TEXT SHOWN:
::::::::::

THE IDEAL CANDIDATE

 

It used to strike me as odd that when I asked local people if they were from Deal, they would invariably reply, 'No, I'm from Walmer.' The three places along this cul-de-sac coastline, Deal, Walmer & Kingsdown are now I realise quite different fish.

Of course, it is Deal that is the public persona of the area. It's Deal which gets a regatta every summer and a carnival. It's Deal who lost the Marines and the miners. Deal that doesn't have a cinema, an Italian restaurant or dare I say it, a McDonalds.

Earlier this summer, I was invited to attend a meeting at the Town Hall to discuss funding for projects between South Street and King Street. I quickly learnt that there was no guarantee that any money would actually materialise and, as I sat listening to Councillor Beer map out her own agenda, which included embracing Deal's up and coming coffee culture and parading a giant puppet of scholar and classicist Elizabeth Carter along the seafront, I gazed around the room at a crowd of nodding octagenarians and wondered, what was the point?

A perverse reverse of John Frankenheimer's The Manchurian Candidate, Deal has brainwashed me into thinking I'm somewhere far more interesting than I actually am. In Frankenheimer's 1962 film, US soldiers captured by North Koreans believe they are attending a women's tea-party about flower arranging. In reality, they are being questioned and groomed by the top-brass of Russian and Chinese intelligence.

Glowing reviews from weekend broadsheets and bloggers, 'liked' and shared endlessly on social media, appear to make Deal a unique seaside haven of independent shops, Bohemian cafes, bars and restaurants. Closed in the week or empty, the reality I see is pensioners keeping optician appointments, queues buying ready-meals at Marks & Spencer and an utter indifference and apathy in local people for anything that strays over the common denominator.

Much hyped for it's burgeoning property-market and second-homes, Deal won the dubious honour of Daily Telegraph High Street of the Year. Not many moons on, several of these once prized shop-fronts have become private homes, while period Georgian properties in the conservation-area have remained in estate-agents windows for years. Huge works have been carried out on grand buildings on Middle Street and Beach Steet, the latter has an underground cinema and is rented-out as high-end Air 'B&B. Look on their site and you will currently find over 250 houses and cottages for rent in Deal. Look in the pubs and restaurants and you'll see it's an economy that is rarely shared.

::::::::::

DATA EXCERPTS:

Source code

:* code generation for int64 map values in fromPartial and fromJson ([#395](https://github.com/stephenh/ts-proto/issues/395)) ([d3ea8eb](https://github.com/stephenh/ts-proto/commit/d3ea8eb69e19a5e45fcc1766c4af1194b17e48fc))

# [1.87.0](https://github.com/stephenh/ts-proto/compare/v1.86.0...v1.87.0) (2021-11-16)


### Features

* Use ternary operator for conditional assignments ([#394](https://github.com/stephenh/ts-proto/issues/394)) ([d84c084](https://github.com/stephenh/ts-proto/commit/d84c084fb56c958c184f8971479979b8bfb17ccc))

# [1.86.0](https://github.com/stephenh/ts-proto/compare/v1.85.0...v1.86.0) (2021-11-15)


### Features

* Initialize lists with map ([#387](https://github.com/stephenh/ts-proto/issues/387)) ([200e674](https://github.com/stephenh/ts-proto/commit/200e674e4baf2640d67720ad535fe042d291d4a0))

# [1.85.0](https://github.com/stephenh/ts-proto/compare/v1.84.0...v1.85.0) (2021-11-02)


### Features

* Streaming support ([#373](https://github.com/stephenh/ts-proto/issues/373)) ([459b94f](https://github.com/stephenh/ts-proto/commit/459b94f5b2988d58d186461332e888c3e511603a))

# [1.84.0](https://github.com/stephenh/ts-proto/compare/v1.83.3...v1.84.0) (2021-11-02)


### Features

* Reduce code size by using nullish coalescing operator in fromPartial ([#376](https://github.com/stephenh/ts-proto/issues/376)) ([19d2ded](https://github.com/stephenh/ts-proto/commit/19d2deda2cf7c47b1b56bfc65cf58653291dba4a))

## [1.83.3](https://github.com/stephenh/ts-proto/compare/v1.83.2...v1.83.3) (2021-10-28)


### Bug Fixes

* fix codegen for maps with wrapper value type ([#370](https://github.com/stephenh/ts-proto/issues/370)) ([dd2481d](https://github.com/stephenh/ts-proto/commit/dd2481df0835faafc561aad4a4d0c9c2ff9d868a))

::::::::::

PROBLEMS TO WORK ON:
A – Answer these questions from the Deal essay, one answer per line, marked the same way:
(i) What do local people reply when the writer asks if they are from Deal?
(ii) In the 1962 film, what do the captured US soldiers believe they are attending?
(iii) Which honor did Deal win?
B – Retype the part of the Deal essay starting with "A perverse reverse" and going on through "the common denominator.".

WRITTEN ANSWERS:
A –
(i) 'No, I'm from Walmer.'
(ii) A women's tea-party about flower arranging.
(iii) Daily Telegraph High Street of the Year.

B –
A perverse reverse of John Frankenheimer's The Manchurian Candidate, Deal has brainwashed me into thinking I'm somewhere far more interesting than I actually am. In Frankenheimer's 1962 film, US soldiers captured by North Koreans believe they are attending a women's tea-party about flower arranging. In reality, they are being questioned and groomed by the top-brass of Russian and Chinese intelligence.

Glowing reviews from weekend broadsheets and bloggers, 'liked' and shared endlessly on social media, appear to make Deal a unique seaside haven of independent shops, Bohemian cafes, bars and restaurants. Closed in the week or empty, the reality I see is pensioners keeping optician appointments, queues buying ready-meals at Marks & Spencer and an utter indifference and apathy in local people for anything that strays over the common denominator.